Reproduce the data from its beginning through the line containing "так как они", substituting "без оплаты" for "бесплатно" wherever it occurs and leaving all else unchanged.
** Opening Exercise data block **
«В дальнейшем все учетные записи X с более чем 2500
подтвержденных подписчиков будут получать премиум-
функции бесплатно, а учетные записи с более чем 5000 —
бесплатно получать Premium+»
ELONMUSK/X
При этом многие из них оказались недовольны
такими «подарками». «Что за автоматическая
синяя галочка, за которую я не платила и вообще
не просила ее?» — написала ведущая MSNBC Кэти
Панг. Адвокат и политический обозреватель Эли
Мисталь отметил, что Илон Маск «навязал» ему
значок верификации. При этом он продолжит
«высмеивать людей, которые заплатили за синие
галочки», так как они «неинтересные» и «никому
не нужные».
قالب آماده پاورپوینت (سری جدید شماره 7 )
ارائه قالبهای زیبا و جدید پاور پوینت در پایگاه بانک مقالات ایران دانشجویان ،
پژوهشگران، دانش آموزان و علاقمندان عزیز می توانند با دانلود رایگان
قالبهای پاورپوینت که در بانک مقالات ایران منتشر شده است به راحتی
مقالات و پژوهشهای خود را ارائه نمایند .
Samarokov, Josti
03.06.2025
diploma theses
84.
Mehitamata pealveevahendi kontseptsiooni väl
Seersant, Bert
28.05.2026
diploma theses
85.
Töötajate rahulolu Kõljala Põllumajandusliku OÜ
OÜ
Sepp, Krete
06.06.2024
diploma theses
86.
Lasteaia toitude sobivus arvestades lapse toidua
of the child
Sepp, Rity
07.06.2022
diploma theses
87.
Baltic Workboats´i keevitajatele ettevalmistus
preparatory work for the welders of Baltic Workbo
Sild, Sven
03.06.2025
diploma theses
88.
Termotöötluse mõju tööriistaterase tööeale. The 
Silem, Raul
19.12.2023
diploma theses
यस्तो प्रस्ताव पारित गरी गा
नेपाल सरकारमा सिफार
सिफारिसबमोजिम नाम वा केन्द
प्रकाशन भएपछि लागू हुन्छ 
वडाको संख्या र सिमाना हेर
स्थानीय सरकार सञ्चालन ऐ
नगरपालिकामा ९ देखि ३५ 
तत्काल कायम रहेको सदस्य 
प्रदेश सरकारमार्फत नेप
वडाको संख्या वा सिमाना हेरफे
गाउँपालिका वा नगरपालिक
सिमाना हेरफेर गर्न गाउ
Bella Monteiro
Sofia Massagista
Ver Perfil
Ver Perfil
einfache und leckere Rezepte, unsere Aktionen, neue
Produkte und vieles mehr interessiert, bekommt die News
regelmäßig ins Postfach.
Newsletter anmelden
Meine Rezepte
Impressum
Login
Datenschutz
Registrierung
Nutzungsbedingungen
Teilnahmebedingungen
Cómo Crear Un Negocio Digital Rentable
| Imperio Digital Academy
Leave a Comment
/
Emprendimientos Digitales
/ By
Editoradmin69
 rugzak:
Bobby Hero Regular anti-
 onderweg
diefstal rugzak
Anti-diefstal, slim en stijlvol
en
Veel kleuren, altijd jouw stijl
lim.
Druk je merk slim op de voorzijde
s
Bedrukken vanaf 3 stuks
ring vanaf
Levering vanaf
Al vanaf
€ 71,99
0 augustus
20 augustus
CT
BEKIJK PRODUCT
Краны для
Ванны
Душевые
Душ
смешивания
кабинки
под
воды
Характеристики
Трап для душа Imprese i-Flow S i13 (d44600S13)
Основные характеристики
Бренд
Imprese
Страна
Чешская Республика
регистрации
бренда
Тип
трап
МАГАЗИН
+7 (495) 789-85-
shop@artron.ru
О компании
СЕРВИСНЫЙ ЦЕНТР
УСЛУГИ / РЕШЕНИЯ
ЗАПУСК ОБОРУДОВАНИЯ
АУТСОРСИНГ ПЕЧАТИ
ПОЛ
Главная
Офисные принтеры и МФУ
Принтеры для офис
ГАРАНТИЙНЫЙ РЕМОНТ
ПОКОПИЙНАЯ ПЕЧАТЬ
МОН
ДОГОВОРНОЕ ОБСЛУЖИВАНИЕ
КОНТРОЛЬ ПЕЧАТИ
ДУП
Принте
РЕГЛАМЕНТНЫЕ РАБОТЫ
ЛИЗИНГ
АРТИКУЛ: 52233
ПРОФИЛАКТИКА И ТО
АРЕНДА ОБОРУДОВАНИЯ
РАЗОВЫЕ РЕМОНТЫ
** Closing Exercise data block **
◆ Solution for this problem:
«В дальнейшем все учетные записи X с более чем 2500
подтвержденных подписчиков будут получать премиум-
функции без оплаты, а учетные записи с более чем 5000 —
без оплаты получать Premium+»
ELONMUSK/X
При этом многие из них оказались недовольны
такими «подарками». «Что за автоматическая
синяя галочка, за которую я не платила и вообще
не просила ее?» — написала ведущая MSNBC Кэти
Панг. Адвокат и политический обозреватель Эли
Мисталь отметил, что Илон Маск «навязал» ему
значок верификации. При этом он продолжит
«высмеивать людей, которые заплатили за синие
галочки», так как они «неинтересные» и «никому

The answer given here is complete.